---- Texte
Il était plusieurs fois

il était plusieurs foisd’Emmanuelle Bastien. Editions L’Atelier du poisson soluble, 2014.

« Il était encore une fois un Petit Chaperon rouge… » Et si, cette fois, on racontait une tout autre histoire ?

L’histoire commence comme toutes les histoires : « Il était une fois ». Le conte se déroule, sans texte. L’illustration se compose de formes imprimées sur le papier. Pourtant on reconnait bien notre Chaperon partir dans la forêt, rencontrer le loup… Et puis, la petite fille peste : « Non, non et non ! c’est toujours la même histoire ! » Alors on retourne le livre et les formes des illustrations ont beau être les mêmes, on plonge dans une toute autre histoire.

Cet album c’est une bibliothécaire qui m’a conseillé de le lire. Elle déplorait qu’il soit peu emprunté alors qu’il beau, neuf et très original. J’ai suivi ses conseils et je l’ai emprunté pour le lire, le relire et étudier sous toutes ses coutures, tellement cet objet est bizarre. Les autres adultes à qui je l’ai fait lire ont été plutôt dérouté par sa forme étrange. Pour ma part, il m’a beaucoup plu. C’est une merveilleuse manière de détourner le Petit Chaperon rouge.

Bien sûr, il est nécessaire de connaître le conte pour en apprécier le détournement. Ici ce sera nécessaire dans la première partie pour reconnaître le conte. Puis la place est laissée libre à l’imagination et à l’interprétation pour construire notre propre histoire. Je n’ai pas eu l’occasion de l’ouvrir avec des enfants, mais je pense qu’ils pourraient y trouver leur compte et ne pas être bloqué par le fait qu’il faut juste laisser courir son imagination.
--------
**Mise en pratique:**
**a.** Recopiez fidèlement un passage de la critique de l'album : commencez aux mots « L’histoire commence comme » et arrêtez-vous après « toute autre histoire. ».
**b.** Dans la critique de l'album, la phrase qui commence par « J'ai suivi ses conseils » énumère des actions faites avec le livre. Listez-les toutes.
Les lignes n'ont aucun rapport avec le texte.
---- Données
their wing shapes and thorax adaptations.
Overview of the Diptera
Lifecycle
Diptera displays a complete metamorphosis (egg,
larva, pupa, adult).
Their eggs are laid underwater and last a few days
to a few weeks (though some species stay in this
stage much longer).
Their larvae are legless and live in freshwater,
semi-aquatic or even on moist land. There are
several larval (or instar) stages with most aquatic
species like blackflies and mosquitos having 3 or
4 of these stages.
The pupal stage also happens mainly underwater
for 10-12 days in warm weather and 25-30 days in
--------
---- Données
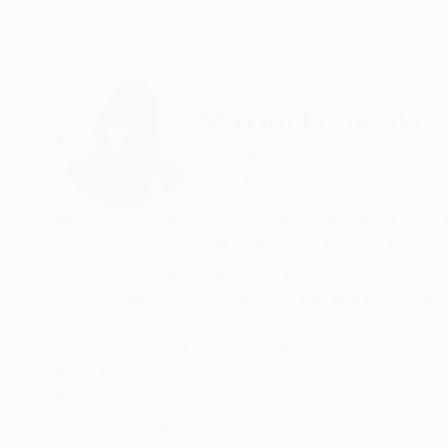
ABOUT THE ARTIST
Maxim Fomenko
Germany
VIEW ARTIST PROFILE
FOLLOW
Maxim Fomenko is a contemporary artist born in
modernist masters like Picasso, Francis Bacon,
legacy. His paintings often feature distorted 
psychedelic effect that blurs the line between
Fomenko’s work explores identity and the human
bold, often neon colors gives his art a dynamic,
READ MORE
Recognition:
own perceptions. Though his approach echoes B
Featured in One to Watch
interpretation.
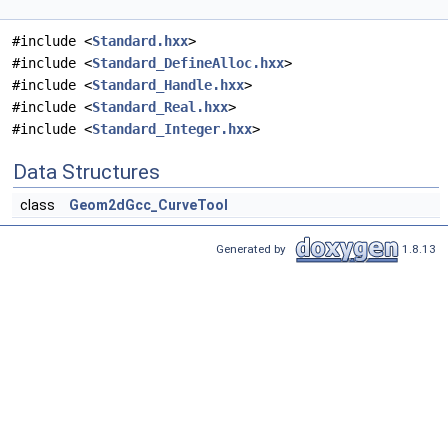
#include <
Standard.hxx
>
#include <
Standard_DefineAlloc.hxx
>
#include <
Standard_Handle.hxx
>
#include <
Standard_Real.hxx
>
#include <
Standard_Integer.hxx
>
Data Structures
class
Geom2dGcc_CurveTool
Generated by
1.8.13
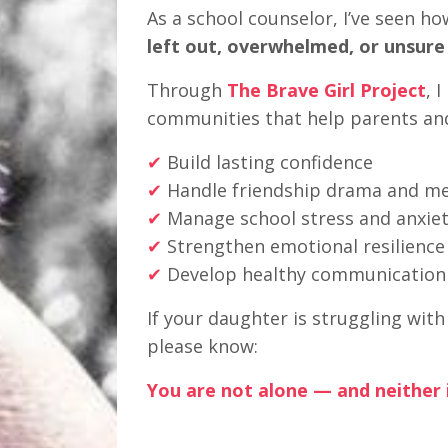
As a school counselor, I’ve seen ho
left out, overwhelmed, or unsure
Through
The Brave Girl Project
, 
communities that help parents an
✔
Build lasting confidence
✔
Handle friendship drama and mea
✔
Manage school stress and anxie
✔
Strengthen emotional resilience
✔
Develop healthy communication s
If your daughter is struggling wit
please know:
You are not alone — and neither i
--------
**Corrigé:**
**a.**
L’histoire commence comme toutes les histoires : « Il était une fois ». Le conte se déroule, sans texte. L’illustration se compose de formes imprimées sur le papier. Pourtant on reconnait bien notre Chaperon partir dans la forêt, rencontrer le loup… Et puis, la petite fille peste : « Non, non et non ! c’est toujours la même histoire ! » Alors on retourne le livre et les formes des illustrations ont beau être les mêmes, on plonge dans une toute autre histoire.

**b.** L'emprunter, le lire, le relire et l'étudier sous toutes ses coutures.